ACTIVITY:
Filter the entries below, keeping only the lines that contain the string "dengan" and copying each one in full. Treat uppercase and lowercase as different.

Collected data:
-- Opening Marker --
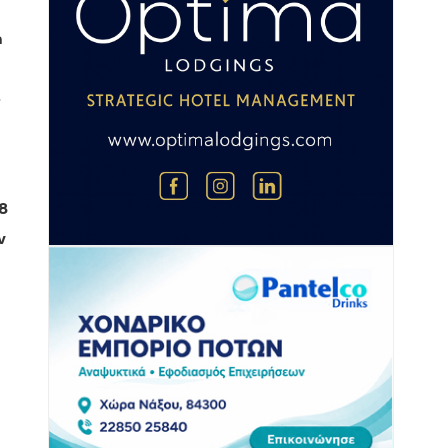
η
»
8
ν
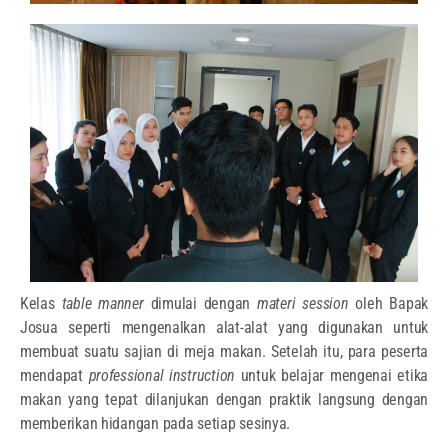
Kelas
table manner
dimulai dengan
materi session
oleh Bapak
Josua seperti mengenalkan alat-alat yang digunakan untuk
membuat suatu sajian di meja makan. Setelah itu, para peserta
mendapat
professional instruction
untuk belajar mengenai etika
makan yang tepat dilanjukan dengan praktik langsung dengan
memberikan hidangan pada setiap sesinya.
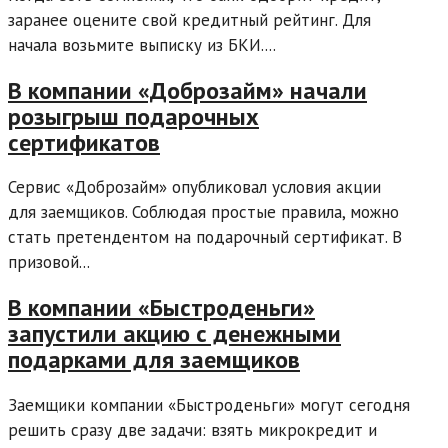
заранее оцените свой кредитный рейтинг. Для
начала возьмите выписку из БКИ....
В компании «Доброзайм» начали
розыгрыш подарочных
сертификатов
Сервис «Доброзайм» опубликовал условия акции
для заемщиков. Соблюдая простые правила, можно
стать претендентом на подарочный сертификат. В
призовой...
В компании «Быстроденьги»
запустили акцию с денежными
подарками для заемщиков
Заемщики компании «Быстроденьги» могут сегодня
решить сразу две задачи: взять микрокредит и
-- Closing Marker --
-- Opening Marker --
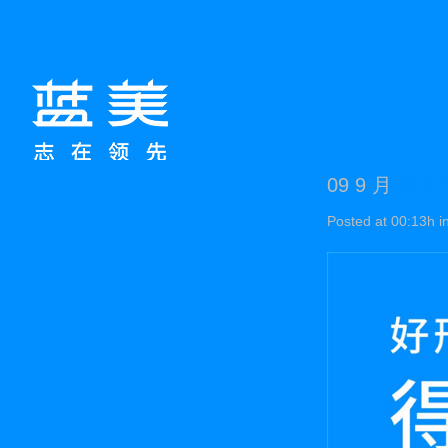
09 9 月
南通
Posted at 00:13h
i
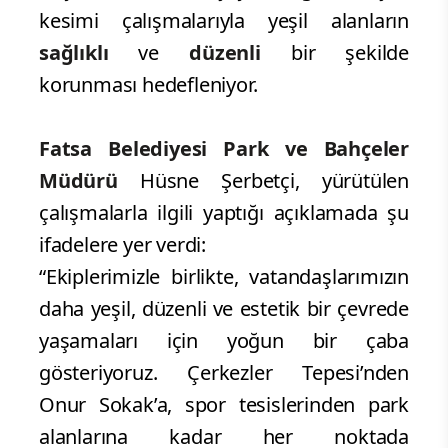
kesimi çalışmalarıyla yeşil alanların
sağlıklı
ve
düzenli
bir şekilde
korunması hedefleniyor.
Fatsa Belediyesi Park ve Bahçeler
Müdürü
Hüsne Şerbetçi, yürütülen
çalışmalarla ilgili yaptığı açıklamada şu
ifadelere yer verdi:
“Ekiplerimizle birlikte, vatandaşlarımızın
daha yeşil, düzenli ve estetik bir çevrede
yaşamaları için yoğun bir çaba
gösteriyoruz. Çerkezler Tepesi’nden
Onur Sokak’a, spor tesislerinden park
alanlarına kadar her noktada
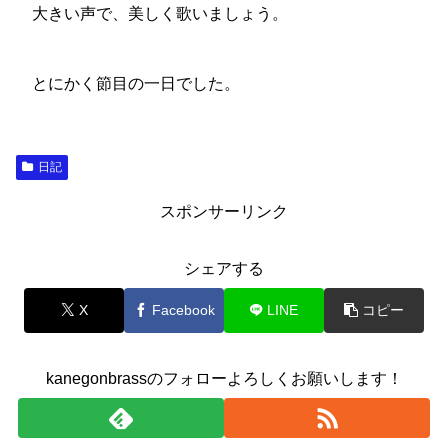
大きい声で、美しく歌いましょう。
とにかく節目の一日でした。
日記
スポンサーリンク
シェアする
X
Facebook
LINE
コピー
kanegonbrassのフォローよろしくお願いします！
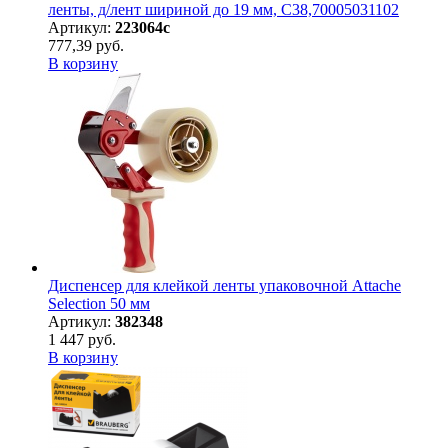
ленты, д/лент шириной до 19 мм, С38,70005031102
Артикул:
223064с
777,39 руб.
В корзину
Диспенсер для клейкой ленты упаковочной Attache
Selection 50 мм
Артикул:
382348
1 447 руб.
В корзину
-- Closing Marker --
OUTPUT FOR THIS TASK:
dimulai dengan
makan yang tepat dilanjukan dengan praktik langsung dengan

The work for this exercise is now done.